Copy the text from the records below word for word, and leave the pictures out.

-------------------------

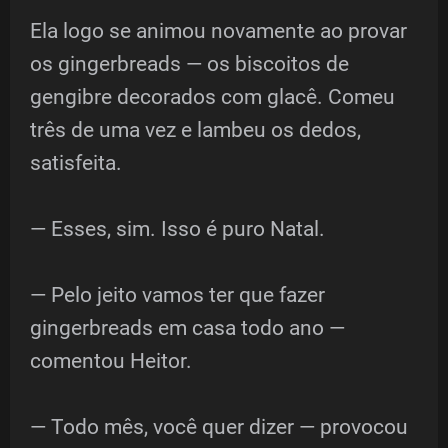
Ela logo se animou novamente ao provar
os gingerbreads — os biscoitos de
gengibre decorados com glacê. Comeu
três de uma vez e lambeu os dedos,
satisfeita.
— Esses, sim. Isso é puro Natal.
— Pelo jeito vamos ter que fazer
gingerbreads em casa todo ano —
comentou Heitor.
— Todo mês, você quer dizer — provocou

-------------------------

• [Your solution]:
Ela logo se animou novamente ao provar
os gingerbreads — os biscoitos de
gengibre decorados com glacê. Comeu
três de uma vez e lambeu os dedos,
satisfeita.
— Esses, sim. Isso é puro Natal.
— Pelo jeito vamos ter que fazer
gingerbreads em casa todo ano —
comentou Heitor.
— Todo mês, você quer dizer — provocou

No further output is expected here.